Treat any write from a GET/read path as suspicious. A read path that repairs
membership, ensures a default team, upserts metadata, or publishes invalidation
events can create this loop:

```
read → publish event → mounted client refetches → read → publish event
```

Fix by making ensure paths idempotent and publishing only after a real insert,
update, delete, or status transition.

### Whole-app stall

If `/api/health` probes time out, do not focus only on the UI page that was
visible. Check request volume, auth latency, CPU throttling, memory pressure,
and event-loop saturation.

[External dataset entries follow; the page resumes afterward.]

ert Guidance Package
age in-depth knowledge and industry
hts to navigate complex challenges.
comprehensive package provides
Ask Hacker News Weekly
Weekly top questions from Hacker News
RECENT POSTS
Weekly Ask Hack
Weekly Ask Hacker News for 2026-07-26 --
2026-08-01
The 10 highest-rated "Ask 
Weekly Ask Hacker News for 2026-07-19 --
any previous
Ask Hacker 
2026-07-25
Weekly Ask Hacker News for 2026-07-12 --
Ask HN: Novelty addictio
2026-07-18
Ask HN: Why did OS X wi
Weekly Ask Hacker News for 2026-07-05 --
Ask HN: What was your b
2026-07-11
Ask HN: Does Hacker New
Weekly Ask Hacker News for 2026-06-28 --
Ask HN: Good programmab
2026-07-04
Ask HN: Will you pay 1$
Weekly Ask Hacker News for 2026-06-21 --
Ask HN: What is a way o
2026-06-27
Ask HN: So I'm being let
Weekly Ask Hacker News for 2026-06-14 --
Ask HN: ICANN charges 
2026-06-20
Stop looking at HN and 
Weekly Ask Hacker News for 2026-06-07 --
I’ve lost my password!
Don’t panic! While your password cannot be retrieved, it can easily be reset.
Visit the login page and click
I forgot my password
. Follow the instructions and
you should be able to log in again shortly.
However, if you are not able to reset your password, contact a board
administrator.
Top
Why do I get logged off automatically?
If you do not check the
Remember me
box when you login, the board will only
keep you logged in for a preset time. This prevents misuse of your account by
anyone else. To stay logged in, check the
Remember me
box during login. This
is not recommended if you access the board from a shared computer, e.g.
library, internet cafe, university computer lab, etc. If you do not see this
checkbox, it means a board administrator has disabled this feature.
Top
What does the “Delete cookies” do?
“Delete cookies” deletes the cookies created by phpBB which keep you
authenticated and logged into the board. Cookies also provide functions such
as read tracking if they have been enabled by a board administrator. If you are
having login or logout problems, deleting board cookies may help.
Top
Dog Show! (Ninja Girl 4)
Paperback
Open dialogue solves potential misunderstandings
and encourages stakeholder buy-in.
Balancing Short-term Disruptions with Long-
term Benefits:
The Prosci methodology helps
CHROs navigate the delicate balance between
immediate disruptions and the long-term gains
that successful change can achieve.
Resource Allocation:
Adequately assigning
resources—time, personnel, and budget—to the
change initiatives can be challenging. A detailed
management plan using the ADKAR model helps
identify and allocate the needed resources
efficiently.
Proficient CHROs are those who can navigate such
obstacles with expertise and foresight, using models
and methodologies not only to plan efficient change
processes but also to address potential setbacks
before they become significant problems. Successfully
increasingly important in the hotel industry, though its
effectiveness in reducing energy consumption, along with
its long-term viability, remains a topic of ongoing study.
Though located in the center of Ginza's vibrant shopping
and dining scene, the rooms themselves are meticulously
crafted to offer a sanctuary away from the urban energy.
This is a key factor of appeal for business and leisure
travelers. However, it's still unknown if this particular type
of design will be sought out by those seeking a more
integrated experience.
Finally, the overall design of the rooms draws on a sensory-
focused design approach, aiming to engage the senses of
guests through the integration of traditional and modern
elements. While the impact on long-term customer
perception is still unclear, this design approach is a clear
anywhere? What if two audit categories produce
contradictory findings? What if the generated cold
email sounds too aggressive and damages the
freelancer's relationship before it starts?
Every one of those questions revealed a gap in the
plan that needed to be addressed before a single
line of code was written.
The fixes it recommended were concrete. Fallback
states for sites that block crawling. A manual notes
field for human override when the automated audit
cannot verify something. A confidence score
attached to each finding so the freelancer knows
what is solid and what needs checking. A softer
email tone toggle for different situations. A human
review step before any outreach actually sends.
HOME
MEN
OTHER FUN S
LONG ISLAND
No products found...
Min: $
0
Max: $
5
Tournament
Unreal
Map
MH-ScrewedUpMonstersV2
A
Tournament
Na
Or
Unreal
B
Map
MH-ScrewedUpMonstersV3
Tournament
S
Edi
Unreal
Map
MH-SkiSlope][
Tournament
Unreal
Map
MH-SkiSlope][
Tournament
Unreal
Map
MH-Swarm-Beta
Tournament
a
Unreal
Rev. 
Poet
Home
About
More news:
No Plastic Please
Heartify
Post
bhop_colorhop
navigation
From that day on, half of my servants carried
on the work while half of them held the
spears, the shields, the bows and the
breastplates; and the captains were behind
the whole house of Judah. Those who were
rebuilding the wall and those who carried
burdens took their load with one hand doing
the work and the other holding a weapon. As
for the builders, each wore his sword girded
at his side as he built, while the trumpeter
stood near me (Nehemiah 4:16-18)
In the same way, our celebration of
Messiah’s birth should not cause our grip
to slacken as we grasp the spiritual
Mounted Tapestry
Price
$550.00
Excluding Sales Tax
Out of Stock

A later low `kubectl top pods` sample does not
disprove a short earlier stall.

### Stream attach delay

Start with:

* `docs/streaming.mdx`;
* `apps/web/src/components/app-chat.tsx`;
* `apps/web/src/app/api/workspaces/[workspaceId]/apps/[appId]/runs/[runId]/chat/stream/route.ts`;
* `apps/web/src/lib/streams/run-replay.ts`.

Check whether the run was already `streaming`, whether `activeStreamId` existed,
whether the attach path waited for readiness, and whether replay or resumable
stream was used.

## Capacity checks

Kubernetes node autoscaling is not pod autoscaling.

Check whether more pods can exist:

```bash theme={null}
kubectl get deploy second -o jsonpath='{.spec.replicas}{"\n"}'
kubectl get hpa
kubectl describe deploy second
```

Managed GKE Autopilot can add nodes for schedulable pod requests, but it will
not create more web pods without replicas or an autoscaling policy. A single web
pod can still become the bottleneck under request amplification or many active
streams.

Worker scaling needs separate thought because active SDK sessions and workspace
files live in worker memory/filesystem while durable state is saved through web
and MongoDB.

## What to record

When the issue teaches a durable lesson, update the active plan or docs with:

* what the user observed;
* the exact time window checked;
* pod health and resource state;
* request counts by route;
* slow request breakdown by request ID;
* what was ruled out;
* the likely root cause;
* the code or infra change;
* the exact staging validation that should prove the fix.